*** Block opens ***
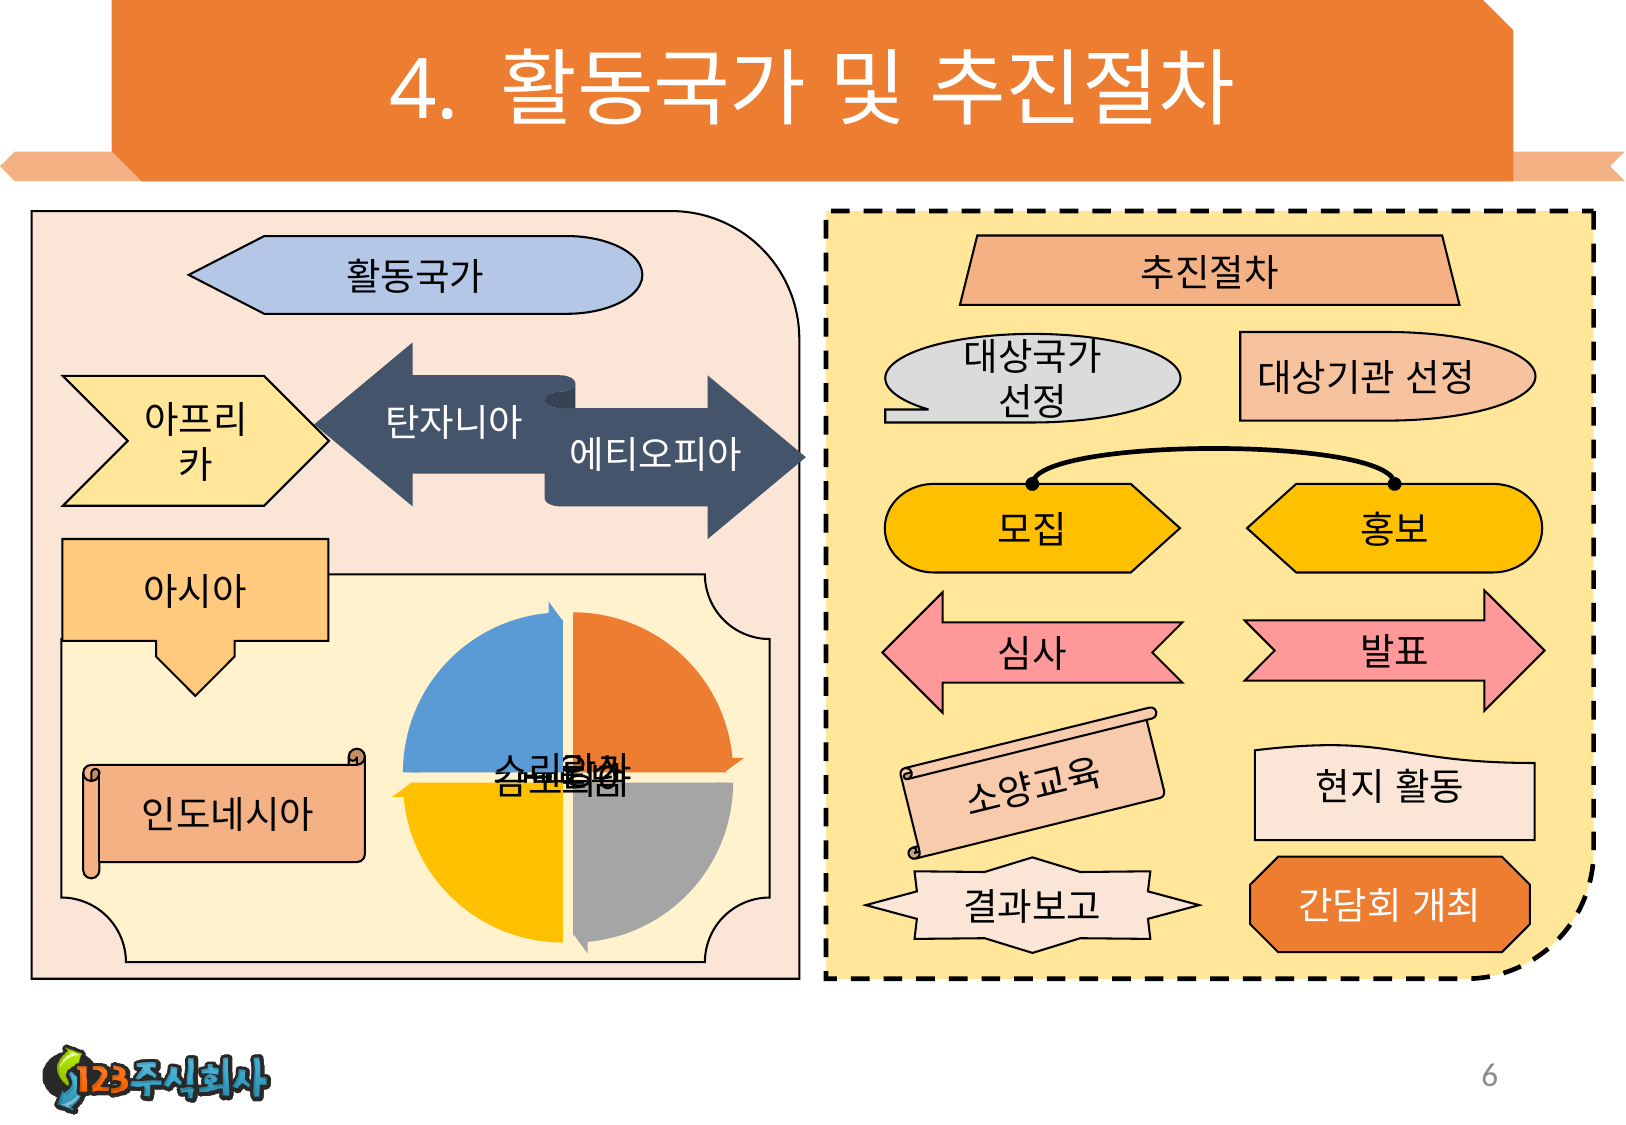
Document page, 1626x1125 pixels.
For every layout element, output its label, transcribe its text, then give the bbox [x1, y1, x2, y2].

text_box 활동국가 [186, 235, 644, 315]
text_box 결과보고 [861, 856, 1204, 954]
picture [31, 1032, 281, 1125]
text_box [349, 598, 792, 963]
text_box [1253, 744, 1432, 755]
text_box 추진절차 [958, 234, 1461, 306]
text_box 현지 활동 [1250, 755, 1530, 816]
slide_number 6 [1147, 1042, 1514, 1103]
text_box 아프리카 [60, 374, 309, 507]
text_box 아시아 [61, 537, 330, 698]
title 4. 활동국가 및 추진절차 [0, 3, 1625, 182]
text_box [309, 342, 811, 540]
text_box 발표 [1242, 587, 1547, 714]
text_box 인도네시아 [82, 751, 349, 880]
text_box 대상국가 선정 [884, 332, 1182, 424]
text_box 대상기관 선정 [1239, 330, 1537, 422]
text_box [30, 210, 801, 980]
text_box 모집 [883, 482, 1182, 574]
text_box [1253, 761, 1536, 842]
text_box 홍보 [1245, 482, 1544, 574]
text_box [60, 573, 710, 963]
text_box 심사 [880, 589, 1185, 716]
text_box 간담회 개최 [1249, 855, 1531, 954]
text_box 소양교육 [899, 706, 1166, 860]
text_box [824, 210, 1595, 980]
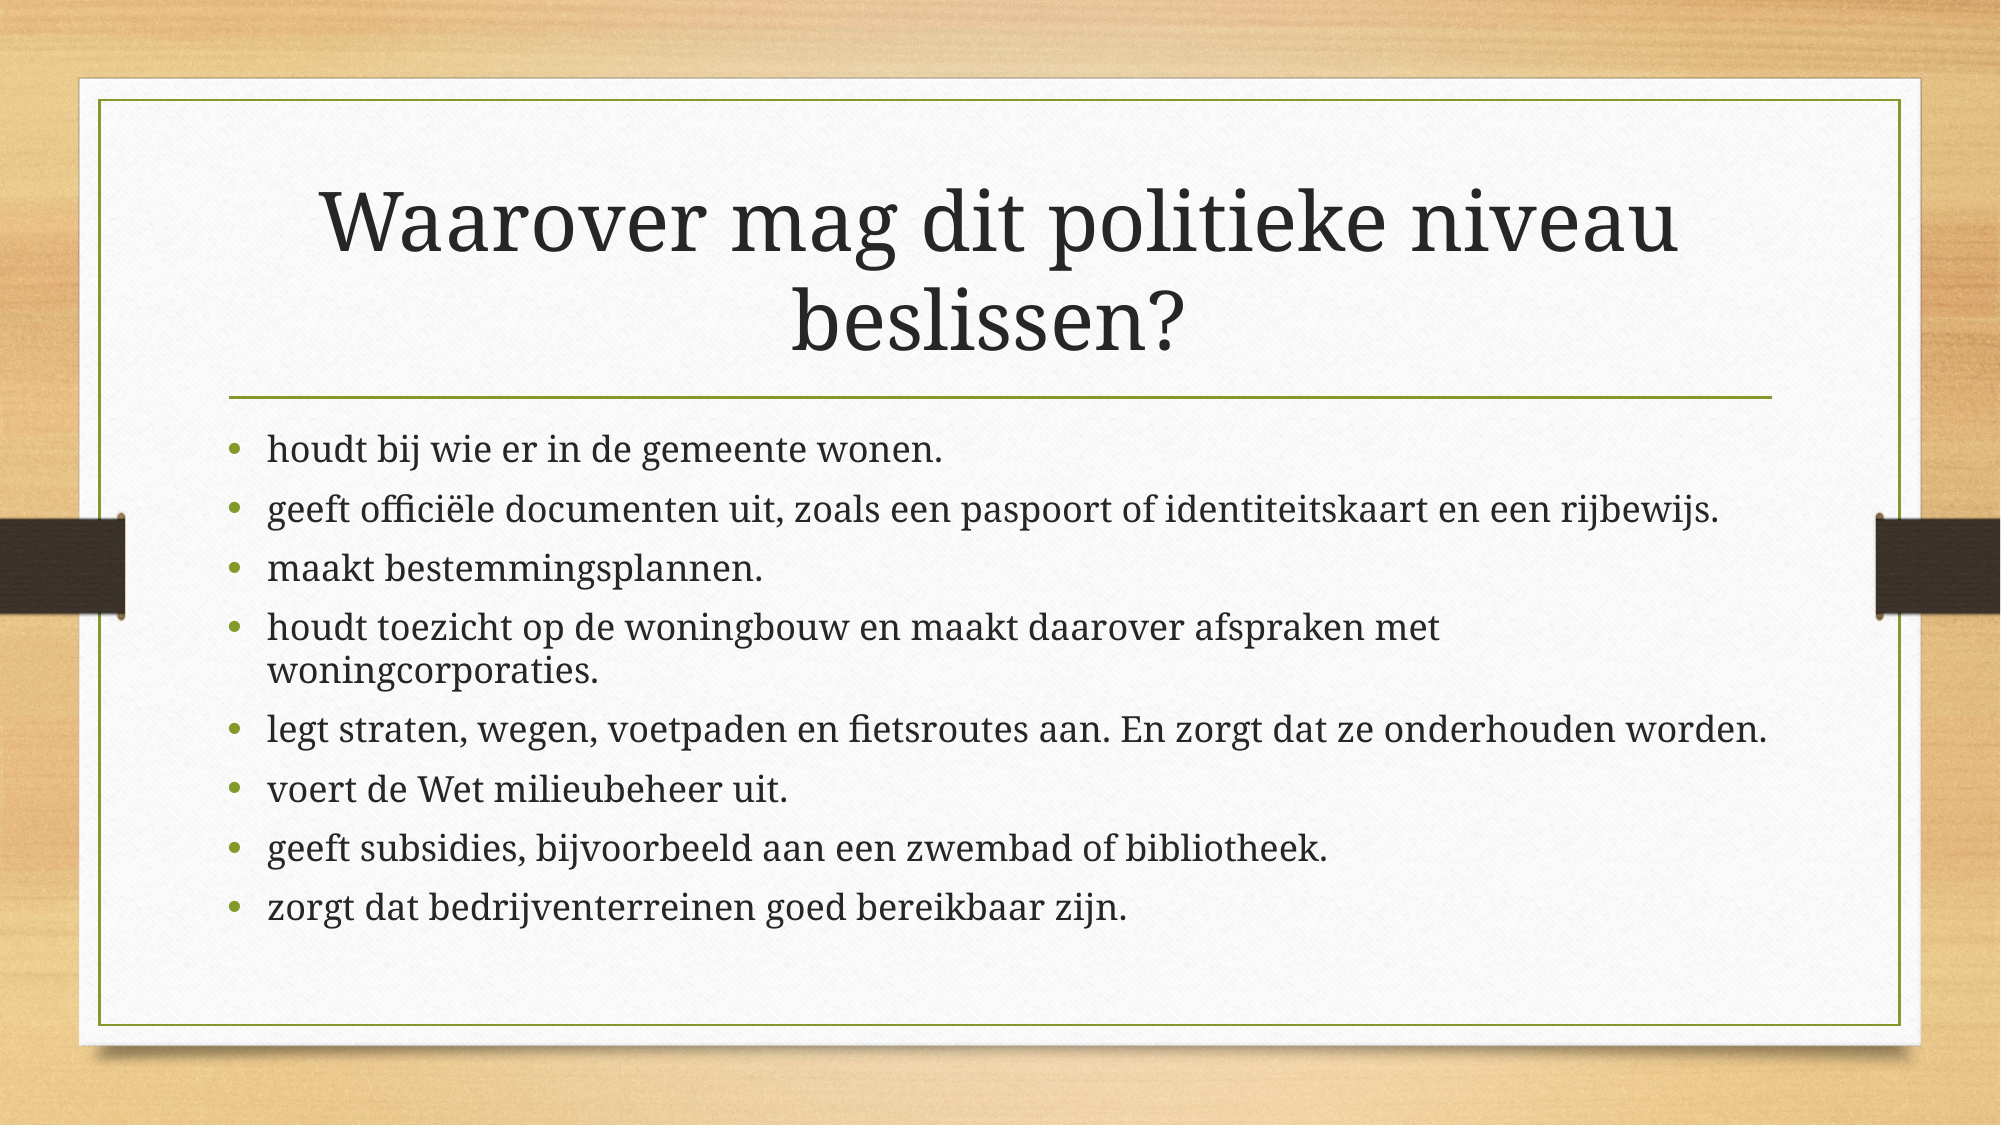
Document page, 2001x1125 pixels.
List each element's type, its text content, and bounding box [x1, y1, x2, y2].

title Waarover mag dit politieke niveau beslissen? [212, 161, 1788, 375]
picture [0, 0, 2001, 1125]
list houdt bij wie er in de gemeente wonen. geeft officiële documenten uit, zoals een paspoort of identiteitskaart en een rijbewijs. maakt bestemmingsplannen. houdt toezicht op de woningbouw en maakt daarover afspraken met woningcorporaties. legt straten, wegen, voetpaden en fietsroutes aan. En zorgt dat ze onderhouden worden. voert de Wet milieubeheer uit. geeft subsidies, bijvoorbeeld aan een zwembad of bibliotheek. zorgt dat bedrijventerreinen goed bereikbaar zijn. [212, 419, 1788, 964]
*** Block closes ***
## EXERCISE DIRECTIONS:
Everything above from the line containing "text_box [349, 598, 792, 963]" through the line containing "Document page, 2001x1125 pixels." must be repeated exactly, and the pictures must be left out.

## RESULT OF THE TASK:
text_box [349, 598, 792, 963]
text_box [1253, 744, 1432, 755]
text_box 추진절차 [958, 234, 1461, 306]
text_box 현지 활동 [1250, 755, 1530, 816]
slide_number 6 [1147, 1042, 1514, 1103]
text_box 아프리카 [60, 374, 309, 507]
text_box 아시아 [61, 537, 330, 698]
title 4. 활동국가 및 추진절차 [0, 3, 1625, 182]
text_box [309, 342, 811, 540]
text_box 발표 [1242, 587, 1547, 714]
text_box 인도네시아 [82, 751, 349, 880]
text_box 대상국가 선정 [884, 332, 1182, 424]
text_box 대상기관 선정 [1239, 330, 1537, 422]
text_box [30, 210, 801, 980]
text_box 모집 [883, 482, 1182, 574]
text_box [1253, 761, 1536, 842]
text_box 홍보 [1245, 482, 1544, 574]
text_box [60, 573, 710, 963]
text_box 심사 [880, 589, 1185, 716]
text_box 간담회 개최 [1249, 855, 1531, 954]
text_box 소양교육 [899, 706, 1166, 860]
text_box [824, 210, 1595, 980]
Document page, 2001x1125 pixels.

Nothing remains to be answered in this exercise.